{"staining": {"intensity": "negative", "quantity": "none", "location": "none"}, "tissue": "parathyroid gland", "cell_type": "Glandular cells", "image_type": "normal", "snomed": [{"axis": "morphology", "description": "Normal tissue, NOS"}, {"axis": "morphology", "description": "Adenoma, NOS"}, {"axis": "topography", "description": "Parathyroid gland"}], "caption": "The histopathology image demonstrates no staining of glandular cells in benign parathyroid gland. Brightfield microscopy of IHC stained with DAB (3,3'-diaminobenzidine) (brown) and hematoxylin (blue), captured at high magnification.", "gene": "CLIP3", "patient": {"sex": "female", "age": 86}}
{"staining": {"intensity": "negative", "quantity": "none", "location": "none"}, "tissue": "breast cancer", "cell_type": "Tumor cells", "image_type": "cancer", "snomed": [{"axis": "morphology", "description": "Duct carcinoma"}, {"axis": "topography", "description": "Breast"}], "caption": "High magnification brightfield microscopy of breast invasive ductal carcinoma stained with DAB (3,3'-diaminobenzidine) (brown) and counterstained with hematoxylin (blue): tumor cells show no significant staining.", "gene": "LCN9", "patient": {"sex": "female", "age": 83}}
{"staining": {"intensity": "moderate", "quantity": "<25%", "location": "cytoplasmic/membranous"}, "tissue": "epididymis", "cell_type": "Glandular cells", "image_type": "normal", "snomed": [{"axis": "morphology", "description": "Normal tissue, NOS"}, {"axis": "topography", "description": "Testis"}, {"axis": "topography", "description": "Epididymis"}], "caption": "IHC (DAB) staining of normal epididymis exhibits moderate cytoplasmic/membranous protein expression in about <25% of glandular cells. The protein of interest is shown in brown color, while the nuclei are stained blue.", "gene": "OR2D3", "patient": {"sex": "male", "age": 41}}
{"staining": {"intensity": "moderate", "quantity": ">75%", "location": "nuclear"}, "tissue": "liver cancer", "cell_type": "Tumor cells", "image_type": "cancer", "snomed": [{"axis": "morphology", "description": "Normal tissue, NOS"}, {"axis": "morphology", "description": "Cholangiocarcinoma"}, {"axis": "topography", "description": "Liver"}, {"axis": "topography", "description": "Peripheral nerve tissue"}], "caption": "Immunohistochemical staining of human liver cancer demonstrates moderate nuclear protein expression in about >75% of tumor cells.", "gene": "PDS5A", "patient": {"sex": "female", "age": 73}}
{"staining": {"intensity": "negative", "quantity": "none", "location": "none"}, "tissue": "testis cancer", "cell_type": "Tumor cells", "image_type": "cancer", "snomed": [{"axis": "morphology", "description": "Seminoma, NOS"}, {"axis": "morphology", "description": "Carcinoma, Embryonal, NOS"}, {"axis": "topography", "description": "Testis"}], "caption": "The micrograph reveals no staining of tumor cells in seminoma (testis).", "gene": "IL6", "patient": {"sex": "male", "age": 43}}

• [Task description]: Show the lines above that include "moderate".

• [Task answer]:
{"staining": {"intensity": "moderate", "quantity": "<25%", "location": "cytoplasmic/membranous"}, "tissue": "epididymis", "cell_type": "Glandular cells", "image_type": "normal", "snomed": [{"axis": "morphology", "description": "Normal tissue, NOS"}, {"axis": "topography", "description": "Testis"}, {"axis": "topography", "description": "Epididymis"}], "caption": "IHC (DAB) staining of normal epididymis exhibits moderate cytoplasmic/membranous protein expression in about <25% of glandular cells. The protein of interest is shown in brown color, while the nuclei are stained blue.", "gene": "OR2D3", "patient": {"sex": "male", "age": 41}}
{"staining": {"intensity": "moderate", "quantity": ">75%", "location": "nuclear"}, "tissue": "liver cancer", "cell_type": "Tumor cells", "image_type": "cancer", "snomed": [{"axis": "morphology", "description": "Normal tissue, NOS"}, {"axis": "morphology", "description": "Cholangiocarcinoma"}, {"axis": "topography", "description": "Liver"}, {"axis": "topography", "description": "Peripheral nerve tissue"}], "caption": "Immunohistochemical staining of human liver cancer demonstrates moderate nuclear protein expression in about >75% of tumor cells.", "gene": "PDS5A", "patient": {"sex": "female", "age": 73}}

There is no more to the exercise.